Disorders of the heart’s rhythm – known as cardiac arrhythmias – are increasing in prevalence with our ageing population, at great cost to our health system.

The most effective treatment in many cases is a procedure called radiofrequency catheter ablation, in which a tube inserted through a blood vessel into the heart delivers radiofrequency energy to create tiny lesions at the sites causing abnormal rhythms, in order to eliminate the arrhythmia.

While this technique is potentially curative, its success depends on the effective formation of lesions – which surgeons currently have no way of monitoring as they create them.
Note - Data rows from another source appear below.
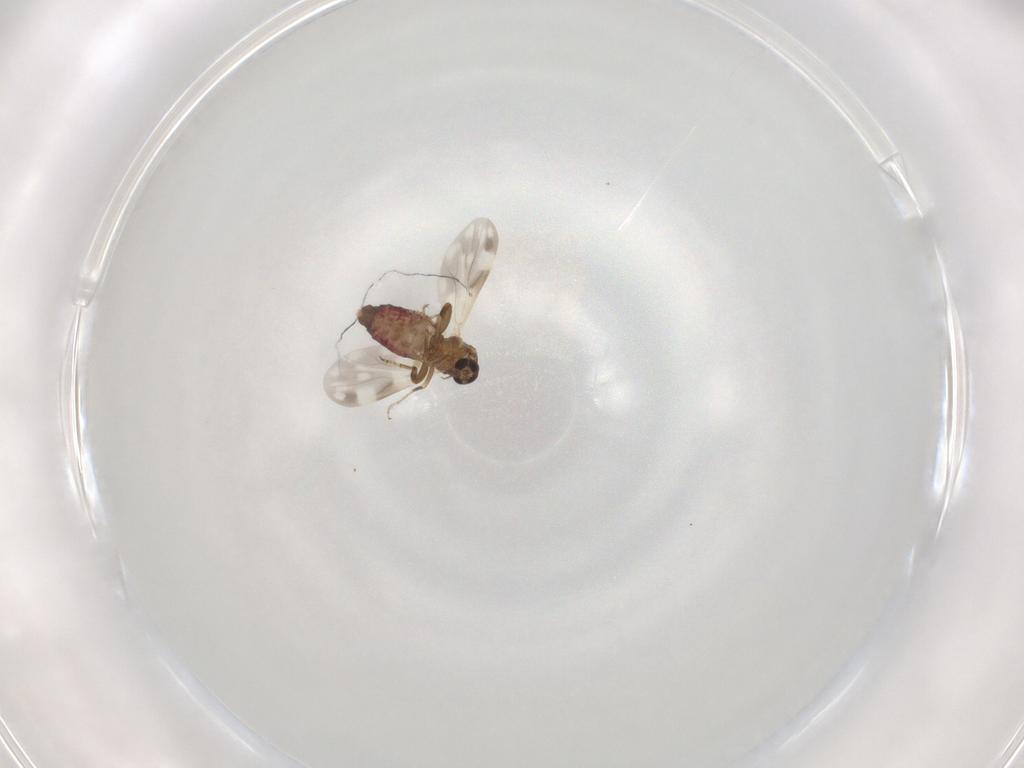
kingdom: Animalia
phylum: Arthropoda
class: Insecta
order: Diptera
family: Ceratopogonidae
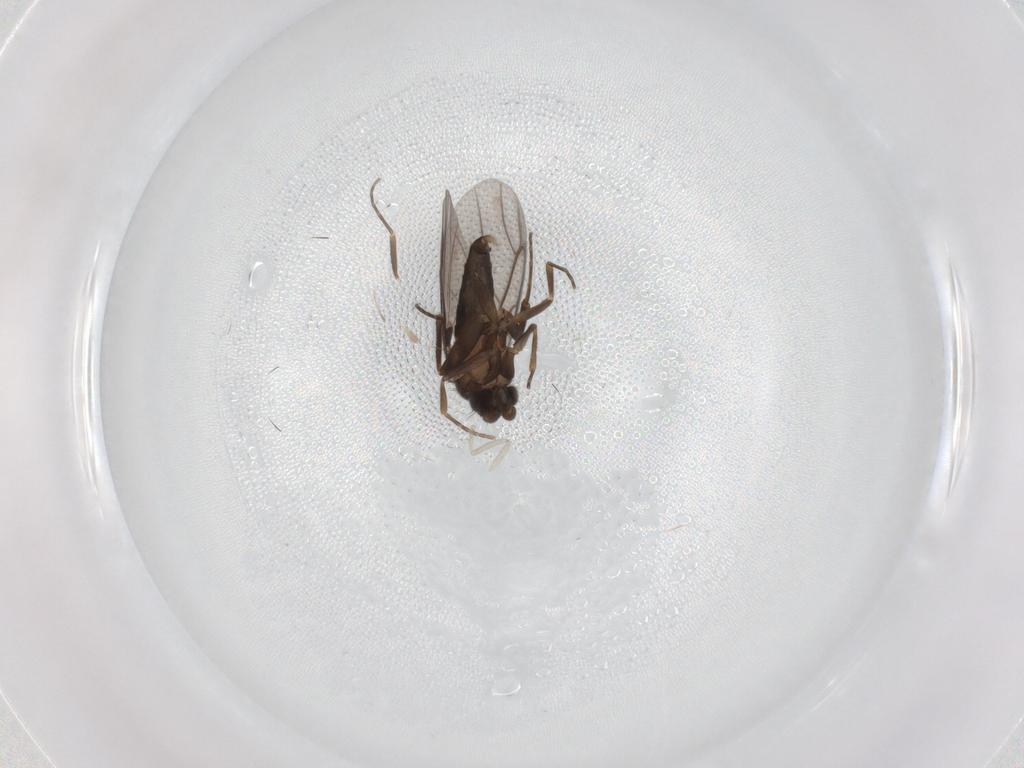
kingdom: Animalia
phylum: Arthropoda
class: Insecta
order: Diptera
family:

Secondary procedures are therefore often required, multiplying the costs of treatment as well as the risk and recovery time, and reducing patient experience.

But a world-first non-invasive imaging technology now in development will measure heating in the heart to monitor the effectiveness of the procedure as surgeons perform it, improving accuracy and safety and resulting in better treatment outcomes.

Now at prototype stage, the technology is the product of a partnership between MicroPace Pty Ltd and a multidisciplinary team of University of Sydney researchers and clinicians led by Dr Pierre Qian.

MicroPace was established by University of Sydney graduate Dr Michael Cejnar in 1995, and now collaborates with researchers internationally to develop and commercialise technologies that advance the diagnosis and management of cardiac arrhythmias and other conditions, distributing its products to more than 60 countries worldwide.

CEO Roman Greifeneder says the company has collaborated with University of Sydney researchers on a number of projects, and considers the relationship advantageous to both parties.

Collaborating with the University of Sydney provides access to experts, resources and facilities that can save time and cost and remove bottlenecks,” he says. “The partnership also benefits MicroPace through broader University networks, allowing access to equipment and experts if and when needed.

Members of Dr Qian's research team at work

Dr Qian agrees that the partnership is mutually beneficial.

“Medical innovation is driven at grassroots level at universities,” he says. “As clinicians and researchers, we have expertise and facilities that our industry partners don’t have. As end users, and with experience in preclinical and clinical trials, we provide key resources for product validation.”

The success of medtech companies is also ultimately dependent on the treatment decisions made by clinicians, Dr Qian notes, including whether they will actually use the resulting product, so it is advantageous to involve clinical researchers from the outset – a strategy that also enables access to commercialisation streams available only to such partnerships.

For their part, academic researchers can only progress so far without an industry partner who can help bring the concept to commercial product stage with an understanding of the relevant market, competitors, potential consumers, and distribution and marketing channels.

“An industry partner also brings to the partnership the contacts and distribution channels that are important to commercialisation,” Dr Qian adds. “So it’s a symbiotic relationship – we’re each helping the other with something different that the other doesn’t have.”

The spin-off benefits of industry–researcher partnerships also extend beyond individual partners and projects to the broader medtech ecosystem.

“In the process of partnering with industry, our research team learns more about the process of product development, and vice versa,” Dr Qian explains. “Being part of a partnership like this allows people to move from science research into industry, and from industry into research.”

Of course, the ultimate achievement of a collaboration like this one is the advancement of medical technology – and it’s the prospect of being able to bring that advancement to market, where it can start enhancing patients’ lives, that drives everyone involved.

“This technology would be a useful capability that would lend MicroPace a competitive advantage,” Greifeneder says. “We look forward to being an industry partner to this exciting application.”